Project description:C4 photosynthesis was evolved from ancestral C3 photosynthesis by recruited pre-existed genes to perform new functions. Enzymes and transporters required for C4 metabolic pathway has been well documented, however, transcriptional factors (TFs) that regulate those C4 metabolic genes is poorly understood, in particular, how the TF regulatory network of C4 metabolic genes was re-wired, and the involved metabolic functions of those TFs along the evolution of C4 photosynthesis remained unknown. Here, by using RNA-Seq data from growth condition that reported to have effect on C4 photosynthesis, we constructed the TF regulatory network for four evolutionarily closely related species in the genus Flaveria, which represent different stages of the evolution of C4 photosynthesis, namely, C3, type I C3-C4, type II C3-C4 and C4. Our results show that four TFs are conserved along the evolution whose function either relate to stress response or light response. TFs regulating C4 core genes in C3 species involved in functions belong to RNA regulation and nitrogen metabolism, and that in both intermediate species and C4 species involved in photosynthesis and light responsiveness.

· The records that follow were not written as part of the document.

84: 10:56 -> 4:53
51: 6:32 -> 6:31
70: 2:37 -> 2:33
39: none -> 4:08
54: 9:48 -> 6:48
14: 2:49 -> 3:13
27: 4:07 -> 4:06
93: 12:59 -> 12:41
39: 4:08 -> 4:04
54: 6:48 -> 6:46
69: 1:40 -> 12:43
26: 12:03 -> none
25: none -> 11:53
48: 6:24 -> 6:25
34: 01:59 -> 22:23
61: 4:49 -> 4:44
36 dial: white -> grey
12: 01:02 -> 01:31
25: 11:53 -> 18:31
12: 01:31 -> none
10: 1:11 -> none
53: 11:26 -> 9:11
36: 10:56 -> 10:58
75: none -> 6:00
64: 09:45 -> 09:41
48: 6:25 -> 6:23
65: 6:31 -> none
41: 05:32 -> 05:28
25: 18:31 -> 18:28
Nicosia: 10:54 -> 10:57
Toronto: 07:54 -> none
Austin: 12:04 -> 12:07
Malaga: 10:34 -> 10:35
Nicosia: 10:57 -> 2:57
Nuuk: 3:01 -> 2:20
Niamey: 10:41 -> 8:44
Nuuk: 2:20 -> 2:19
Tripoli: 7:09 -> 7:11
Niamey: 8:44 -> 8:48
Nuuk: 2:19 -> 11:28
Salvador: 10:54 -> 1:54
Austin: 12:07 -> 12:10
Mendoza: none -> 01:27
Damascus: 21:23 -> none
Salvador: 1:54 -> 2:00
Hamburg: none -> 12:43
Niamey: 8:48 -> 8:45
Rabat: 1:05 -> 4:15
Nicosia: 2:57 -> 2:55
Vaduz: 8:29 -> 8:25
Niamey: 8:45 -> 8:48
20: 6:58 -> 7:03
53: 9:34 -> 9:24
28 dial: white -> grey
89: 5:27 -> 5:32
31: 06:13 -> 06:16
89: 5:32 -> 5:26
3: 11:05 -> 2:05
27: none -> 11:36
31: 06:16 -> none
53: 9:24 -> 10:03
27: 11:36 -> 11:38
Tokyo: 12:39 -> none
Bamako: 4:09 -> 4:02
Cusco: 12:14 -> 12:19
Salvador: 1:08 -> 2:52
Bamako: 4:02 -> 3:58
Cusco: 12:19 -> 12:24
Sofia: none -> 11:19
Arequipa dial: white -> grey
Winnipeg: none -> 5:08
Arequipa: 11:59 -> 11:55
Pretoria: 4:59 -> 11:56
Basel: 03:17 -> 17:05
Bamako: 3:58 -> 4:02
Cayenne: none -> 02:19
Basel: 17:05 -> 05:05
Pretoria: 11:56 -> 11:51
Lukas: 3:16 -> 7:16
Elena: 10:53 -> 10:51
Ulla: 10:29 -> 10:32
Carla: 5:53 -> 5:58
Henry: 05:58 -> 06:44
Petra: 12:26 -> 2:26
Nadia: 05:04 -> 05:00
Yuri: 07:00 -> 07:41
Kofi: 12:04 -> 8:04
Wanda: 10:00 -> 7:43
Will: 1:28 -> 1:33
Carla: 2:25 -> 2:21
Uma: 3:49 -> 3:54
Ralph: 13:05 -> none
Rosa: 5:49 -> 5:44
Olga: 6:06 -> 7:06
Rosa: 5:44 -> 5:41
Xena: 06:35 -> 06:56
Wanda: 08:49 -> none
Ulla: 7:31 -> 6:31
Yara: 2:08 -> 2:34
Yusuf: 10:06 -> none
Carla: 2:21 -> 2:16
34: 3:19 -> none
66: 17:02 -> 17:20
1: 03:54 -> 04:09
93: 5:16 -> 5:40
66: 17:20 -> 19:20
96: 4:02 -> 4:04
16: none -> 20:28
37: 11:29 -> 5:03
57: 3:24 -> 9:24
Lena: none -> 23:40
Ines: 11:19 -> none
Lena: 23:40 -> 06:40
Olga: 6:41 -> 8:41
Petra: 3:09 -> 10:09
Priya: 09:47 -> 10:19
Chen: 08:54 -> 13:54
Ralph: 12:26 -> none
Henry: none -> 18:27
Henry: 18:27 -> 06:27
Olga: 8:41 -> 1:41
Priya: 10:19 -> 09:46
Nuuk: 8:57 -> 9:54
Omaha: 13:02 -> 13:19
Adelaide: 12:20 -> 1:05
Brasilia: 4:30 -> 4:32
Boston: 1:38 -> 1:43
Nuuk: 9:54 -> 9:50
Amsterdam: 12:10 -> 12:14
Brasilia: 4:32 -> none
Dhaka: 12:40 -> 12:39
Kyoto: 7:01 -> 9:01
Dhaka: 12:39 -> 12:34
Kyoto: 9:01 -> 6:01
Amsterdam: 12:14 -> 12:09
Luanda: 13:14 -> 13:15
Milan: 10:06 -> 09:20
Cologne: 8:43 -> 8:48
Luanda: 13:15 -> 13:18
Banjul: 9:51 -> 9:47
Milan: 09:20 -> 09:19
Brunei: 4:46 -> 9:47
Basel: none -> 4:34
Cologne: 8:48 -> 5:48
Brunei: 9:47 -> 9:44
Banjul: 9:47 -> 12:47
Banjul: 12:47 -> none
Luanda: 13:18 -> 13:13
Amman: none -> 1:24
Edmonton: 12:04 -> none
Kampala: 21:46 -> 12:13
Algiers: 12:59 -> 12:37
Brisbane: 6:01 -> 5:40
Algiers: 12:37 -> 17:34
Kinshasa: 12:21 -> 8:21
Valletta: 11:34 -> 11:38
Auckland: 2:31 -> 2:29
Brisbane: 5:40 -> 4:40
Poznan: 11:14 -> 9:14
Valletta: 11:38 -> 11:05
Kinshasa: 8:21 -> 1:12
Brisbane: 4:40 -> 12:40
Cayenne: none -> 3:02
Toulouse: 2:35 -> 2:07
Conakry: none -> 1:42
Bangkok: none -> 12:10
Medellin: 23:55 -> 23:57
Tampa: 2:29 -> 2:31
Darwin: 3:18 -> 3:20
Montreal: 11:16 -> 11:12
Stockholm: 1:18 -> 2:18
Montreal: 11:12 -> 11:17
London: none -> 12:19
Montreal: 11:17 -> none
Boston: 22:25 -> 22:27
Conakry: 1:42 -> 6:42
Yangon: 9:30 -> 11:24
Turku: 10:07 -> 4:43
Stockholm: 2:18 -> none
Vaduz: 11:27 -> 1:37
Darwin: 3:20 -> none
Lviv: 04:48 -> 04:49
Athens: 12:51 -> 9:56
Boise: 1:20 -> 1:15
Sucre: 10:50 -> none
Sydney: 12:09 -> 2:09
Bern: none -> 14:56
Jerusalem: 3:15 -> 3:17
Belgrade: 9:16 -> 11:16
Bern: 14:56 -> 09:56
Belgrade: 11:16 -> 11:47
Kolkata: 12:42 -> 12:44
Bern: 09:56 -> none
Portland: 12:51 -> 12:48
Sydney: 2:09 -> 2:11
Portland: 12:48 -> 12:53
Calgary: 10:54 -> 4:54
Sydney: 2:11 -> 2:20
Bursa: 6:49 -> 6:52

Moreover, the TF-network of C4 core metabolic genes has the highest network density in type I C3-C4 species and C4 species when consider the fragment of TF-regulatory network that up-regulated under low CO2, suggesting that TFs regulating C4 genes were recruited to photosynthesis at type I C3-C4 both in involved functions and network density. Our results provide a valuable resource for studying molecular regulatory mechanisms underlying C4 metabolic process.